*** Data provided ***

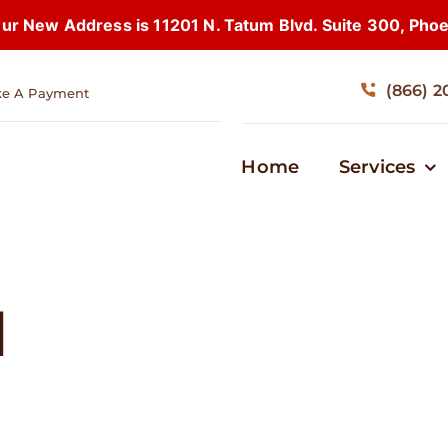
 New Address is 11201 N. Tatum Blvd. Suite 300, Pho
(866) 2
e A Payment
Home
Services
d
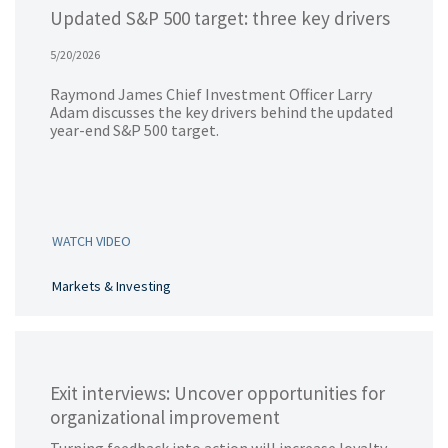
Updated S&P 500 target: three key drivers
5/20/2026
Raymond James Chief Investment Officer Larry
Adam discusses the key drivers behind the updated
year-end S&P 500 target.
WATCH VIDEO
Markets & Investing
Exit interviews: Uncover opportunities for
organizational improvement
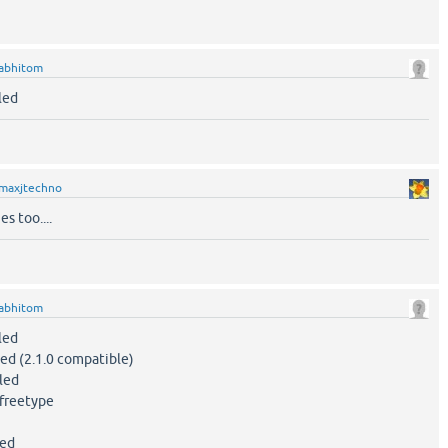
abhitom
led
maxjtechno
s too....
abhitom
led
d (2.1.0 compatible)
led
freetype
led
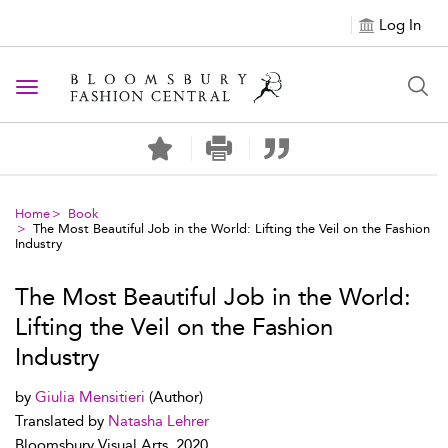
Log In
Toggle navigation
Home
Book
The Most Beautiful Job in the World: Lifting the Veil on the Fashion
Industry
The Most Beautiful Job in the World:
Lifting the Veil on the Fashion
Industry
by
Giulia Mensitieri
(Author)
Translated by
Natasha Lehrer
Bloomsbury Visual Arts, 2020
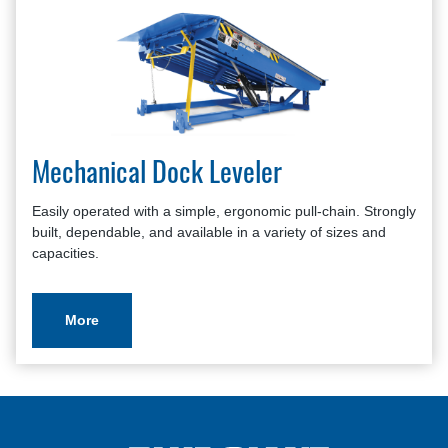
Mechanical Dock Leveler
Easily operated with a simple, ergonomic pull-chain. Strongly
built, dependable, and available in a variety of sizes and
capacities.
More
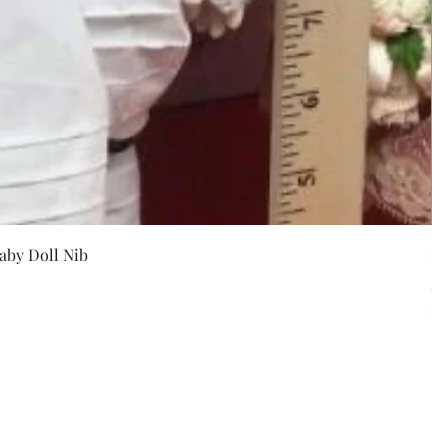
w
aby Doll Nib
F
Pr
$5
Exc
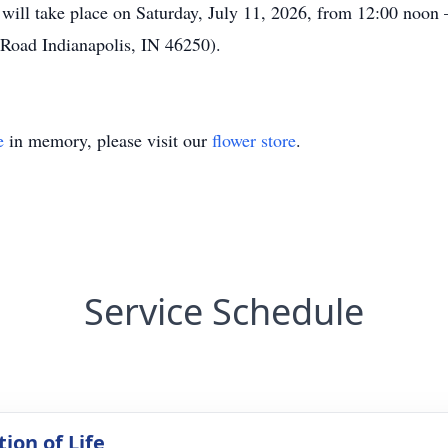
d will take place on Saturday, July 11, 2026, from 12:00 noo
, Road Indianapolis, IN 46250).
e
in memory, please visit our
flower store
.
Service Schedule
ion of Life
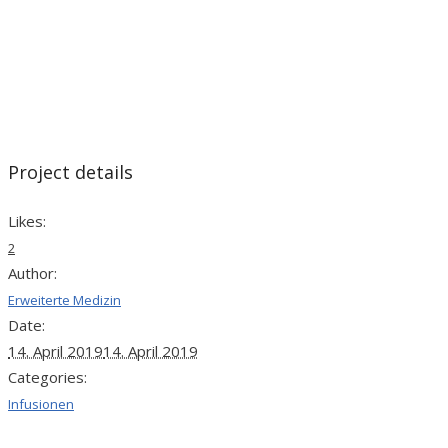
Project details
Likes:
2
Author:
Erweiterte Medizin
Date:
14. April 2019
14. April 2019
Categories:
Infusionen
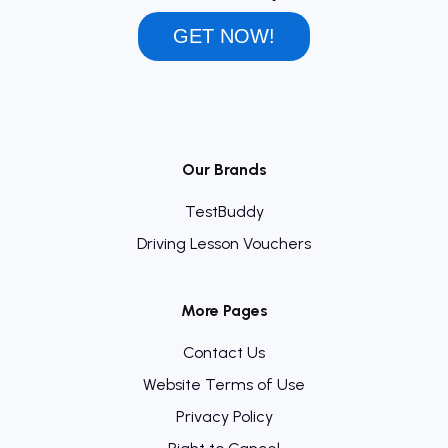
GET NOW!
Our Brands
TestBuddy
Driving Lesson Vouchers
More Pages
Contact Us
Website Terms of Use
Privacy Policy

*** End of Data provided ***

■ **What is expected**:
Your output should be the lines above from the one that contains "year-end S&P 500 target." through the one that contains "Giulia Mensitieri", word for word, with pictures left out.

■ **Expected answer**:
year-end S&P 500 target.
WATCH VIDEO
Markets & Investing
Exit interviews: Uncover opportunities for
organizational improvement
abhitom
led
maxjtechno
s too....
abhitom
led
d (2.1.0 compatible)
led
freetype
led
Log In
Toggle navigation
Home
Book
The Most Beautiful Job in the World: Lifting the Veil on the Fashion
Industry
The Most Beautiful Job in the World:
Lifting the Veil on the Fashion
Industry
by
Giulia Mensitieri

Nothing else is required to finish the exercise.